EXERCISE REQUIREMENTS:
Repeat the lines below exactly as written, please, from the line with "low amount of" to the line with "photomicrograph of human", both lines included, and no others.

SUPPLIED MATERIAL:
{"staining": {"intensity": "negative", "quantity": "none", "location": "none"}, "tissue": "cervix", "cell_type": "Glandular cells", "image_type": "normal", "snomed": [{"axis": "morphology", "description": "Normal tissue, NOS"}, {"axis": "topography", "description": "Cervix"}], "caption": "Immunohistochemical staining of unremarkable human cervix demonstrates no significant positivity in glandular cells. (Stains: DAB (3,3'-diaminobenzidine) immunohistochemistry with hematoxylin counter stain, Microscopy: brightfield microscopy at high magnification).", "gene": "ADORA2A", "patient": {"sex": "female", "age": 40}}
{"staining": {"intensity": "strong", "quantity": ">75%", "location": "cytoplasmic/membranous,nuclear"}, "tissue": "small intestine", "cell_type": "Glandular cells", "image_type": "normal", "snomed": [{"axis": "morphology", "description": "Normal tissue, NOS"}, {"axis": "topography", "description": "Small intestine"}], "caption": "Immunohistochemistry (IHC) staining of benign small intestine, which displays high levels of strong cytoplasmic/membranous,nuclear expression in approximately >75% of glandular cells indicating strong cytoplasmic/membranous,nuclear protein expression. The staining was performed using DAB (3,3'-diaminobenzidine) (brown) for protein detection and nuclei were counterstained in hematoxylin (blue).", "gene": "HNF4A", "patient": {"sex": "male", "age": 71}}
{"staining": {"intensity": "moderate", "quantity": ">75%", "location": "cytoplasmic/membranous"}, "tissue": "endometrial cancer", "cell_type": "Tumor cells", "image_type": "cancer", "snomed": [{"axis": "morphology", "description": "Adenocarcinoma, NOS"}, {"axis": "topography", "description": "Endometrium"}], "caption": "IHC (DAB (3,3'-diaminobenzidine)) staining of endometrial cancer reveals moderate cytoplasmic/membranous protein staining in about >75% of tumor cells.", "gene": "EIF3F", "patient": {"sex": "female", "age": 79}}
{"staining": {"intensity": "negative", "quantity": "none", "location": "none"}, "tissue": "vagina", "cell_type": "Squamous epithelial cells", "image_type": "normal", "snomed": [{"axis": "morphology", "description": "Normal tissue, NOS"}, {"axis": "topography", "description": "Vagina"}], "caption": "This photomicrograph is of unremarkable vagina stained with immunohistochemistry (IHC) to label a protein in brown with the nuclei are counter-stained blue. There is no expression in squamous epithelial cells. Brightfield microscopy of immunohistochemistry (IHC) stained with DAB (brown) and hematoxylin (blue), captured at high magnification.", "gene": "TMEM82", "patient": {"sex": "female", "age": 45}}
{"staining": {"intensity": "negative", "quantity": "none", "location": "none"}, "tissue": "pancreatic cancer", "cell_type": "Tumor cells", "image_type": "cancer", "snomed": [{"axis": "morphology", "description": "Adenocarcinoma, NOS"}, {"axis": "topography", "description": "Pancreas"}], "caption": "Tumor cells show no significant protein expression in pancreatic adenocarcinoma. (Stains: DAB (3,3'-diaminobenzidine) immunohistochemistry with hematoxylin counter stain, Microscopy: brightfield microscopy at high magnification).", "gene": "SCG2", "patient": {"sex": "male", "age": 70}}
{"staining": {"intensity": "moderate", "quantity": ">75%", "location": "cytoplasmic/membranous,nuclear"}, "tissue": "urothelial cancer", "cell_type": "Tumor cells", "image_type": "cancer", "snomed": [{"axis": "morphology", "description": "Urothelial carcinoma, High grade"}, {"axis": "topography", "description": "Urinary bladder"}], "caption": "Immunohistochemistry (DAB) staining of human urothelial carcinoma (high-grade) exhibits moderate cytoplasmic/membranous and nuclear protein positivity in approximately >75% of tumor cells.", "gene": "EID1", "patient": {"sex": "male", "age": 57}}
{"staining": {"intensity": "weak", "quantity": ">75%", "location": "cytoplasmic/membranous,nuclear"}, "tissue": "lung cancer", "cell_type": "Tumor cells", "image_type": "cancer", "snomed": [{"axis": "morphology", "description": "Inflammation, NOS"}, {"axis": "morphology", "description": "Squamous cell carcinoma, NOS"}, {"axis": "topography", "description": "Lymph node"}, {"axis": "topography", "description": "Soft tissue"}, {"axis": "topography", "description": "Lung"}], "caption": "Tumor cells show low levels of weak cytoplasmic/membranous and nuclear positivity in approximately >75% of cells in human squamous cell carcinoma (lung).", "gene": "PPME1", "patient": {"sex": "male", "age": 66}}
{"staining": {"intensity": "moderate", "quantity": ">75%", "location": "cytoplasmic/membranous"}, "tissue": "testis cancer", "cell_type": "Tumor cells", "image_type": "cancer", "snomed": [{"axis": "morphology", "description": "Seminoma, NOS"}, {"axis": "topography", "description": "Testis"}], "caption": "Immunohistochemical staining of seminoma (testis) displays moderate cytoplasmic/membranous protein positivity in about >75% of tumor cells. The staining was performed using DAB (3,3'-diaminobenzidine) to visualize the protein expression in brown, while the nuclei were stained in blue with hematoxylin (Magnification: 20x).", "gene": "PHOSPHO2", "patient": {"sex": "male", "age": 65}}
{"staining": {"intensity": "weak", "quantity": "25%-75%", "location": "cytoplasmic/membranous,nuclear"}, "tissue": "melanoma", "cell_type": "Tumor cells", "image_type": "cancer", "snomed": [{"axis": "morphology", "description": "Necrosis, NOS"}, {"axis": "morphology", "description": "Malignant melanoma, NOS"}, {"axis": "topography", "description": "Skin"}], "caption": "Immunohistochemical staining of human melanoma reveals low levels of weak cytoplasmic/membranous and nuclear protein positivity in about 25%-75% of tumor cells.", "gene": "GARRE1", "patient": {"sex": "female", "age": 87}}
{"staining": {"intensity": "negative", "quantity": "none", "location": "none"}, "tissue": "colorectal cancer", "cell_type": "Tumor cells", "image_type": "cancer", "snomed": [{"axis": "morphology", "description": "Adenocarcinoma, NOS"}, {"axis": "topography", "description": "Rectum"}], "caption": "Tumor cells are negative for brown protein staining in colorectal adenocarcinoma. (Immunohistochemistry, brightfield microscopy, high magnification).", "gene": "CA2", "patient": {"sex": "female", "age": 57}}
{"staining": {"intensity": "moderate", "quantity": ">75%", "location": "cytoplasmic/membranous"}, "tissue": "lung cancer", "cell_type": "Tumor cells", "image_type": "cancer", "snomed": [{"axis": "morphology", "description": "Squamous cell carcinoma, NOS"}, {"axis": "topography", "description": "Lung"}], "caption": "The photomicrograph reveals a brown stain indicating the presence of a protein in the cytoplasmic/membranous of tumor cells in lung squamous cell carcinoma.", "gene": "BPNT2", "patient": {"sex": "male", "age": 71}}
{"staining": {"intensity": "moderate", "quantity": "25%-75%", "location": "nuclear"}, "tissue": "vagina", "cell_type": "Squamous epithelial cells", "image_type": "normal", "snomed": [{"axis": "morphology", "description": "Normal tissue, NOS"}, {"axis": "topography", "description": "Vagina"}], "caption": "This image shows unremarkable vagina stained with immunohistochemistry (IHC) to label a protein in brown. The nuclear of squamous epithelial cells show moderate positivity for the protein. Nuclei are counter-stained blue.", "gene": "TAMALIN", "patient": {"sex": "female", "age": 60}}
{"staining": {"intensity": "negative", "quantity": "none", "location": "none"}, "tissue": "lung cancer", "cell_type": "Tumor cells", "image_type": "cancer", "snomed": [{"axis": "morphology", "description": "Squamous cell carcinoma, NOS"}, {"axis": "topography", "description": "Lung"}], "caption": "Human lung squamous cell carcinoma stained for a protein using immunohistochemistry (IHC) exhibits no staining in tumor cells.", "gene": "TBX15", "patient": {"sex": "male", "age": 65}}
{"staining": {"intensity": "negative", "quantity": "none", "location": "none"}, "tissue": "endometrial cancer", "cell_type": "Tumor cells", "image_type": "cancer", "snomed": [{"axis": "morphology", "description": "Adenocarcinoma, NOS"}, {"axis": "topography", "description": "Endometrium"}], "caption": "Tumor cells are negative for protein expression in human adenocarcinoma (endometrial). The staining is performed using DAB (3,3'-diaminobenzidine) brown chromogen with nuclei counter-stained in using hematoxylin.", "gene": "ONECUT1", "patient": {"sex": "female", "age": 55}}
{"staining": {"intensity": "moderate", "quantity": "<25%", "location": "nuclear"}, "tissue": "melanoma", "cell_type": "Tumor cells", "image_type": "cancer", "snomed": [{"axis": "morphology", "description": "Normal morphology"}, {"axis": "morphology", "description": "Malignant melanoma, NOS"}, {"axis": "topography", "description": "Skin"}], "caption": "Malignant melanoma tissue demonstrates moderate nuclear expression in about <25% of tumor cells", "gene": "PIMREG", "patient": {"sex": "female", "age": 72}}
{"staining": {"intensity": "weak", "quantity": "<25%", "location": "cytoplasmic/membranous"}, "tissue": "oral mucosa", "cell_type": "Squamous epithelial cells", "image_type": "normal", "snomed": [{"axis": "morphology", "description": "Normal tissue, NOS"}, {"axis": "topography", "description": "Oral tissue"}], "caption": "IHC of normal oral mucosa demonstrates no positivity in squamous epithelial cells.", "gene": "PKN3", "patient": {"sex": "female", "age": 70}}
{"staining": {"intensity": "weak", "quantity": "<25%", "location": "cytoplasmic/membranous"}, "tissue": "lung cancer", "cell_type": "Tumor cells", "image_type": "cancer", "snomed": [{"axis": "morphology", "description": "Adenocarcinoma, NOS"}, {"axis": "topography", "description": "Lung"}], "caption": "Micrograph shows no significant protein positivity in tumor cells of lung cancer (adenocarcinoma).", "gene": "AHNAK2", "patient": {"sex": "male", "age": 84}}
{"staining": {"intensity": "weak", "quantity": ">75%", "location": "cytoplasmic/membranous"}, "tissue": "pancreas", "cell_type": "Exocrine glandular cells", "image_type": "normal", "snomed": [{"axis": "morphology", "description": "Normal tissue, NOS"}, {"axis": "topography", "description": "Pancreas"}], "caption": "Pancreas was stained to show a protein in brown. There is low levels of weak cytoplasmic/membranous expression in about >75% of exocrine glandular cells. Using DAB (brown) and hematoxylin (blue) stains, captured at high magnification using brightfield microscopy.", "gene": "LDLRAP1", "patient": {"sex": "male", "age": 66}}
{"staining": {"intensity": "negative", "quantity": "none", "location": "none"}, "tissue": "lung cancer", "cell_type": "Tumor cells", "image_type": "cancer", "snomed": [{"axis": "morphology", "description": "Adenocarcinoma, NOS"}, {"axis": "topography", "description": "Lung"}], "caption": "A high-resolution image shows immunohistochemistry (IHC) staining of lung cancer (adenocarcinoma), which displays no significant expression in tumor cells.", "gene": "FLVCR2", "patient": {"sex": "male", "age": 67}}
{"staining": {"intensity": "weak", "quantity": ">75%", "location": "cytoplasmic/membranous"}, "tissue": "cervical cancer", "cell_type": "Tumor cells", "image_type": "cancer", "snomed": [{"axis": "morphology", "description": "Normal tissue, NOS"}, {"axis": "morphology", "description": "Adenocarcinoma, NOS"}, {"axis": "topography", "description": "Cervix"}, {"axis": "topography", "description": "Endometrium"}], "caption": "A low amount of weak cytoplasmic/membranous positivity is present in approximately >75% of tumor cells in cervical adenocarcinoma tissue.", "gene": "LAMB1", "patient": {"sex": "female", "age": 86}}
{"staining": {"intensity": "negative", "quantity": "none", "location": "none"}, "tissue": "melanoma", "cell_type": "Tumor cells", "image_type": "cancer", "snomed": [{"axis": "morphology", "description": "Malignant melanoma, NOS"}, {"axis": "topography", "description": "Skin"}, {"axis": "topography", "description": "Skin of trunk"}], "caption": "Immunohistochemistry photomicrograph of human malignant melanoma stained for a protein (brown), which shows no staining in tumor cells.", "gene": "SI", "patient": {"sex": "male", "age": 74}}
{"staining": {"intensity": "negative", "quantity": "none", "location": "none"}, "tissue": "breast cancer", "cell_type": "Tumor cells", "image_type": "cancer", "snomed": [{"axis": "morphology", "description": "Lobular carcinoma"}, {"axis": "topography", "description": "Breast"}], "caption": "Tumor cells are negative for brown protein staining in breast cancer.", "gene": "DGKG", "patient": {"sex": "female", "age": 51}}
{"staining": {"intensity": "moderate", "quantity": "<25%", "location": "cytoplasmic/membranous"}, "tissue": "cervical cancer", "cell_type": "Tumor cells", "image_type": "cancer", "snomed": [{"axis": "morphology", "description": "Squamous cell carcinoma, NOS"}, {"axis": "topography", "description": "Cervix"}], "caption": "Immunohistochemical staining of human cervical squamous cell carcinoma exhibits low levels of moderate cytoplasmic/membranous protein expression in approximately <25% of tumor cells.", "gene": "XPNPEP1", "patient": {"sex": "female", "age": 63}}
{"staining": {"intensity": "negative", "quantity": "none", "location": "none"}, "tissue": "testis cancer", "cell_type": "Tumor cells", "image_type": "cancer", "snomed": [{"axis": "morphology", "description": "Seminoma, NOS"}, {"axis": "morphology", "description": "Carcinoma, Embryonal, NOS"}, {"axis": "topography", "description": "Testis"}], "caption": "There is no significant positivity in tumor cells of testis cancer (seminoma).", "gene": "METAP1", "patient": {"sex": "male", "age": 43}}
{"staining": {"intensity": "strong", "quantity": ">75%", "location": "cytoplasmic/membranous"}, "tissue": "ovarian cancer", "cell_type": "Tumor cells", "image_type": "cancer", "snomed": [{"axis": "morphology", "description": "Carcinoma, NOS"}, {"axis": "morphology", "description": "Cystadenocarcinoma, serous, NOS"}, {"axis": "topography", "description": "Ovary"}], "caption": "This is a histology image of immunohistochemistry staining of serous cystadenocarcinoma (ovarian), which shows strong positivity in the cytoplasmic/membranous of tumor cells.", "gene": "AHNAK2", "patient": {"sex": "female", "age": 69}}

SOLUTION FOR THIS EXERCISE:
{"staining": {"intensity": "weak", "quantity": ">75%", "location": "cytoplasmic/membranous"}, "tissue": "cervical cancer", "cell_type": "Tumor cells", "image_type": "cancer", "snomed": [{"axis": "morphology", "description": "Normal tissue, NOS"}, {"axis": "morphology", "description": "Adenocarcinoma, NOS"}, {"axis": "topography", "description": "Cervix"}, {"axis": "topography", "description": "Endometrium"}], "caption": "A low amount of weak cytoplasmic/membranous positivity is present in approximately >75% of tumor cells in cervical adenocarcinoma tissue.", "gene": "LAMB1", "patient": {"sex": "female", "age": 86}}
{"staining": {"intensity": "negative", "quantity": "none", "location": "none"}, "tissue": "melanoma", "cell_type": "Tumor cells", "image_type": "cancer", "snomed": [{"axis": "morphology", "description": "Malignant melanoma, NOS"}, {"axis": "topography", "description": "Skin"}, {"axis": "topography", "description": "Skin of trunk"}], "caption": "Immunohistochemistry photomicrograph of human malignant melanoma stained for a protein (brown), which shows no staining in tumor cells.", "gene": "SI", "patient": {"sex": "male", "age": 74}}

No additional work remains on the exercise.